• _PROBLEM TO SOLVE_
Could you return each line from the one bearing "spray bottle: present" through the last line of the entries, exactly as it stands, with no pictures?

• _DATASET RECORDS_
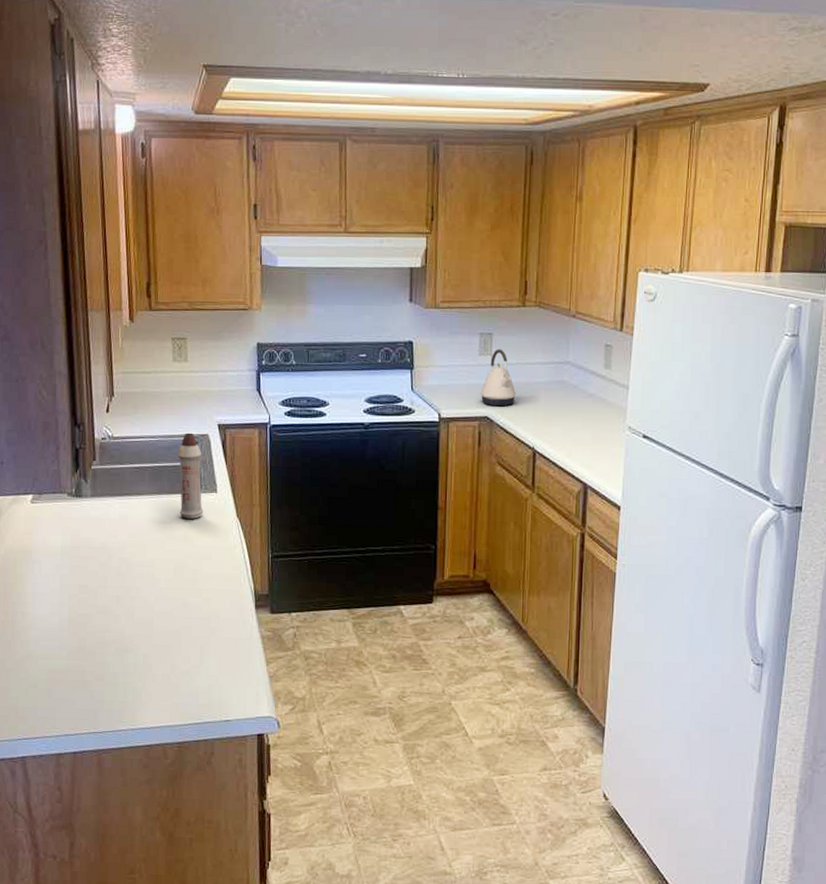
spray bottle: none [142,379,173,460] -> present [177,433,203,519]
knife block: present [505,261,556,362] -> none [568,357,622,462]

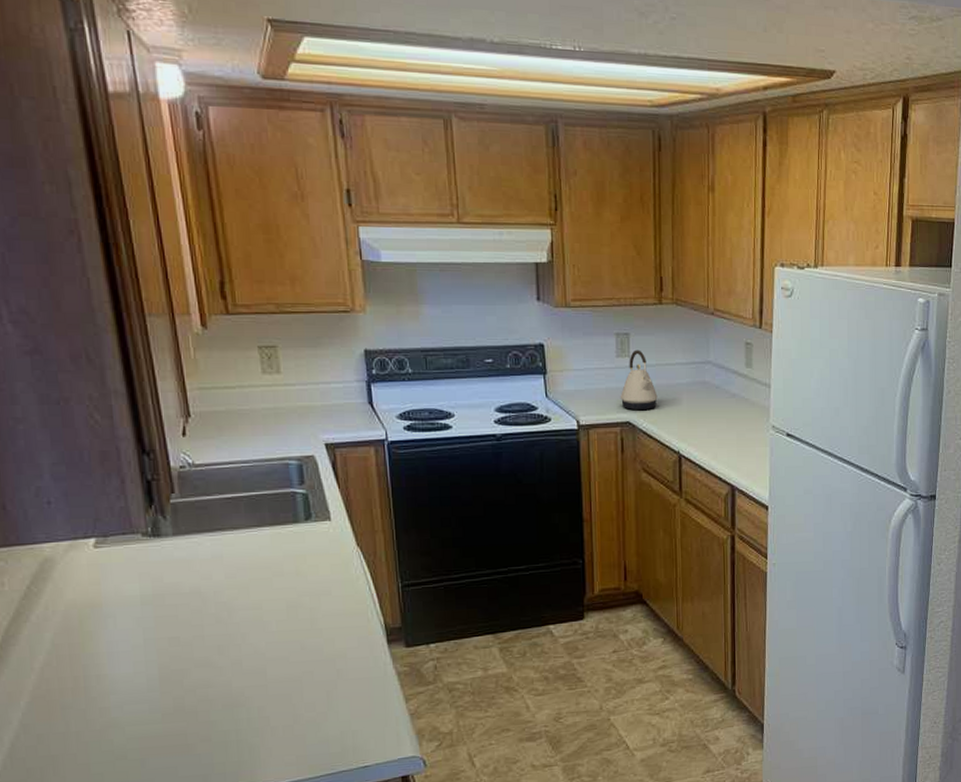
spray bottle: present [177,433,203,519] -> none [278,455,316,552]

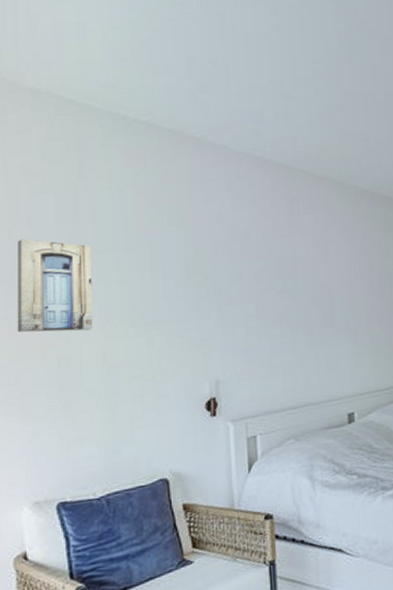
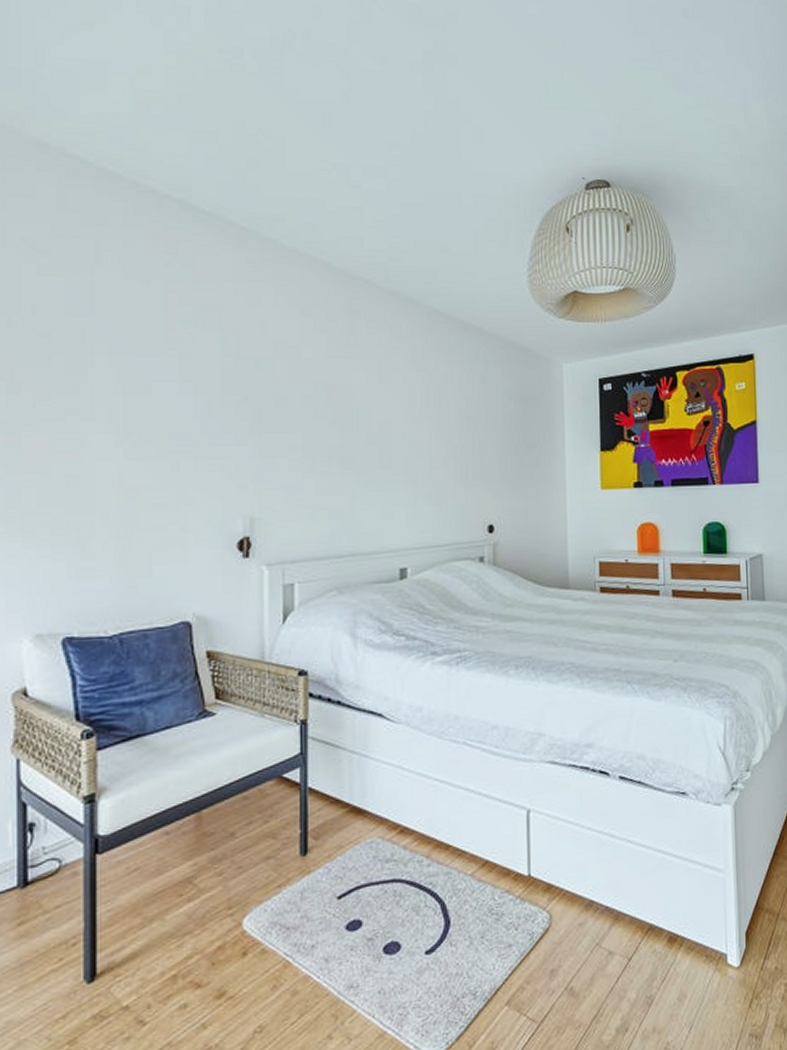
wall art: present [16,238,94,333] -> none [17,329,109,446]

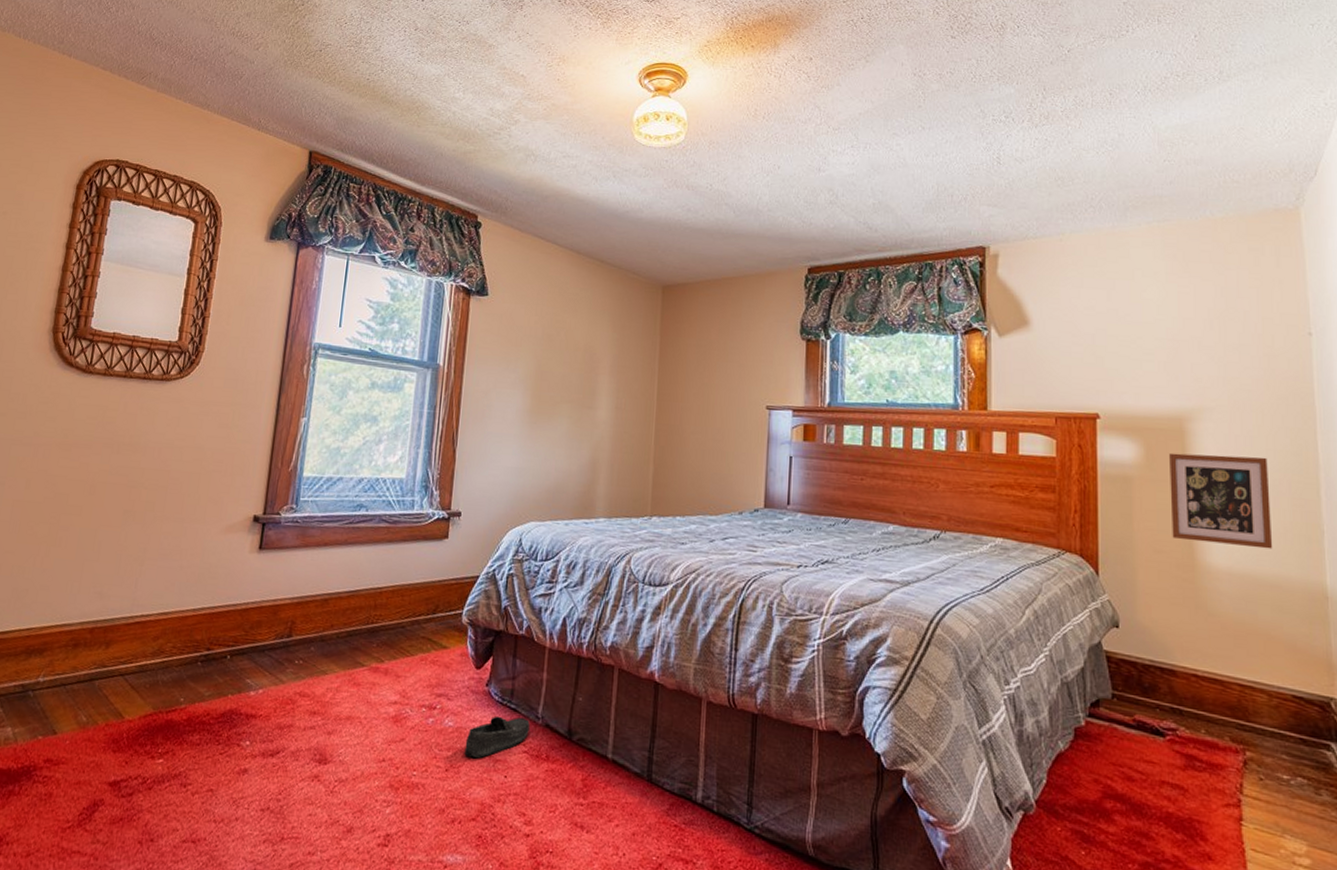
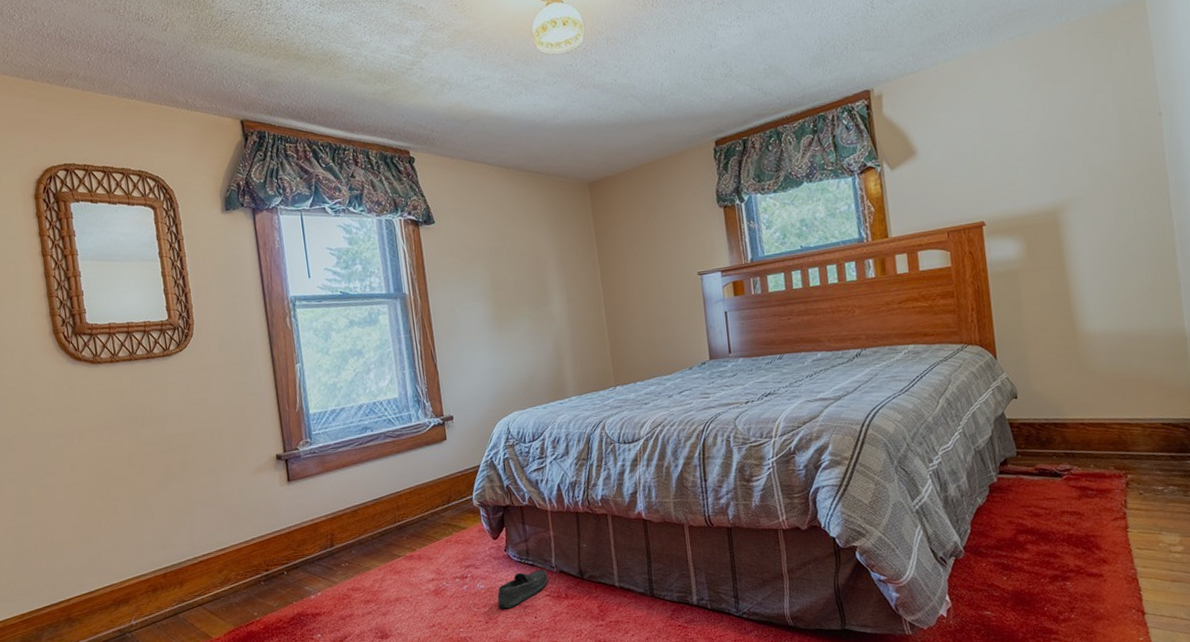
picture frame: present [1169,453,1273,549] -> none [1047,231,1139,315]

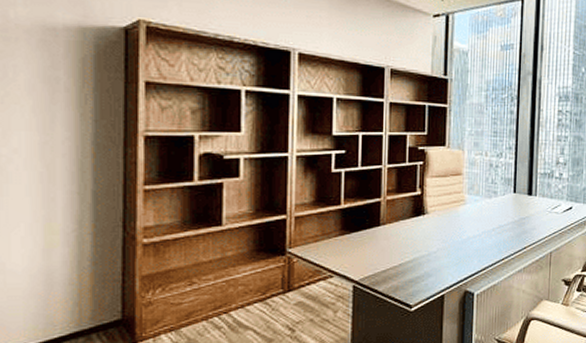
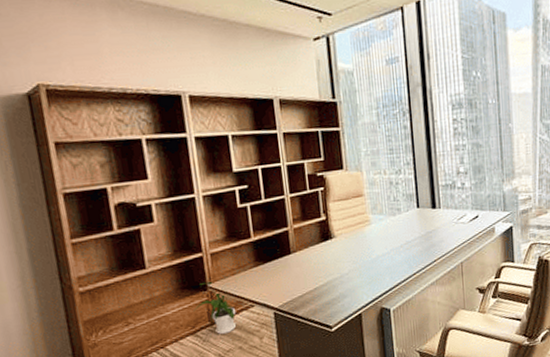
house plant: none [267,247,313,305] -> present [193,282,237,335]

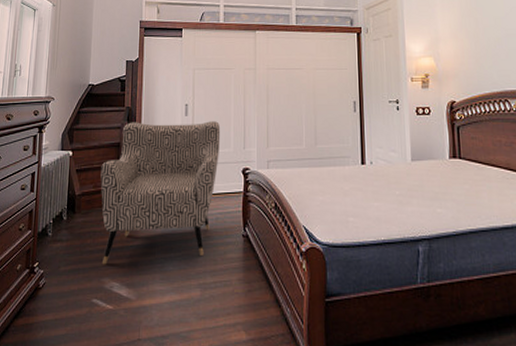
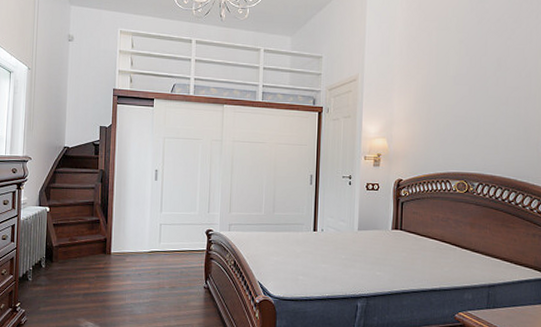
armchair: present [100,121,221,265] -> none [76,183,188,307]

• _TASK ANSWER_
spray bottle: present [177,433,203,519] -> none [278,455,316,552]

wall art: present [16,238,94,333] -> none [17,329,109,446]

picture frame: present [1169,453,1273,549] -> none [1047,231,1139,315]

house plant: none [267,247,313,305] -> present [193,282,237,335]

armchair: present [100,121,221,265] -> none [76,183,188,307]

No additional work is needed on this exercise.